A Coreia do Norte testou os seus mísseis balísticos e, contra tudo e todos, levou a cabo um teste nuclear. O Irão testou várias vezes o seu programa de mísseis balísticos e não mostrou a menor intenção de prescindir do seu programa nuclear.

O Paquistão, um país extremamente perigoso, e a Índia testaram várias vezes os seus programa de mísseis balísticos e avançaram na modernização da sua infra-estrutura nuclear. Vladimir Putin tornou claro que a modernização do arsenal e plataformas nucleares russas é a principal prioridade da política de defesa de Moscovo. Tony Blair e Gordon Brown defenderam que a Inglaterra deve começar a desenvolver um novo programa nuclear. Os EUA, China e Israel continuam a manter e a desenvolver as suas armas e plataformas nucleares.

Uma série de países árabes que sempre defenderam um Médio-Oriente livre de armas e centrais nucleares deram uma enorme cambalhota política e declararam o seu interesse em ter acesso a sofisticada tecnologia nuclear civil - o primeiro passo em todos os programas nucleares.

A grande história de 2006 não é o triângulo da violência mas sim a chegada de uma nova idade nuclear centrada sobretudo na Ásia.

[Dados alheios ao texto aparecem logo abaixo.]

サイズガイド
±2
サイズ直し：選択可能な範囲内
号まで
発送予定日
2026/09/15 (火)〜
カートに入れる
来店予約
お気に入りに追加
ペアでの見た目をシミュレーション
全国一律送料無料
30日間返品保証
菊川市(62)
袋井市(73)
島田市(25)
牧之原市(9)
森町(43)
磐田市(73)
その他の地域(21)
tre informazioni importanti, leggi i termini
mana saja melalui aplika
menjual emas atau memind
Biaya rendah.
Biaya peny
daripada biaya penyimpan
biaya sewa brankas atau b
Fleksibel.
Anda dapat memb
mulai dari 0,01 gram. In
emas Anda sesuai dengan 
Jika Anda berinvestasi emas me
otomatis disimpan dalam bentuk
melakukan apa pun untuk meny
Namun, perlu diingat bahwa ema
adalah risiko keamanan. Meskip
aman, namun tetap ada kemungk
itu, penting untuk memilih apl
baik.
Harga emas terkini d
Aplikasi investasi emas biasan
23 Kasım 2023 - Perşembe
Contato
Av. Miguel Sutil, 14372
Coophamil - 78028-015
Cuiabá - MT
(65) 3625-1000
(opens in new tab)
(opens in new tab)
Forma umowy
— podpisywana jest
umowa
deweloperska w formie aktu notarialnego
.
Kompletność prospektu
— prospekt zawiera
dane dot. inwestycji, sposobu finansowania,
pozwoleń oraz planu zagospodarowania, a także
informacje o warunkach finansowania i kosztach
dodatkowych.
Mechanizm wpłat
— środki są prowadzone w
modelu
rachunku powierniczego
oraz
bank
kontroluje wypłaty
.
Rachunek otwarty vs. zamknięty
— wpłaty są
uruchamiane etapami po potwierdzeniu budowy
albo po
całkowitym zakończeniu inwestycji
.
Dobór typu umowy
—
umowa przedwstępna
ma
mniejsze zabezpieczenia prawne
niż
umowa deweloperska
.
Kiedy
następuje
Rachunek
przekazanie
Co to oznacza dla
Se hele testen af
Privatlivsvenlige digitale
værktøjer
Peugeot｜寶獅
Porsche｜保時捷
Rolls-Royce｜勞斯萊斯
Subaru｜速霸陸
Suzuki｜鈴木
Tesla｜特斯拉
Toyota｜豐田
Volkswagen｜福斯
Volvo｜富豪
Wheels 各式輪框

Resta saber como é que esta idade vai evoluir.

Capitalismo e servidão

Um dos grandes mistérios da política internacional é a má reputação do capitalismo. Escrevo mistério porque, apesar de todos os seus defeitos, o capitalismo sempre foi o melhor mecanismo para criar e distribuir riqueza. Durante o século XX, uma enorme coligação de comunistas, nazis, fascistas e socialistas marxistas declarou guerra aberta ao capitalismo. Felizmente para todos nós, o prometido e ardentemente desejado funeral do capitalismo nunca chegou. O século XXI começou com os ideólogos da Al-Qaeda a declararem guerra aos EUA e ao capitalismo internacional. Tal como aconteceu com o marxismo no século passado, a ideologia da Al-Qaeda é poderosa e tem imensos adeptos - muitos residem na Europa. O problema é que, cinco anos depois do 11 de Setembro, o crescimento da economia mundial é notável. O problema não tem sido gerar mas sim distribuir a riqueza. Vem aí uma nova ordem política internacional mas esta ordem é bem diferente daquela que a Al-Qaeda e os partidários dos caminhos para a servidão tinham em mente.

Botas no chão

Nos últimos quinze anos a maior parte dos exércitos na área euro-atlântica viu o número dos seus soldados diminuir. Parte da redução dos efectivos deveu-se a reformas indispensáveis. A outra parte ficou a dever-se à dificuldade em justificar eleitoralmente gastos com a manutenção, treino e execução de missões militares. O paradoxo é que ao mesmo tempo que o número de meios e militares disponíveis diminuía o nosso nível de ambição política aumentou. Os fossos estratégicos são muito perigosos. Das duas uma: ou diminuímos a nossa ambição política ou aumentamos o número de botas que podem ser postas no chão.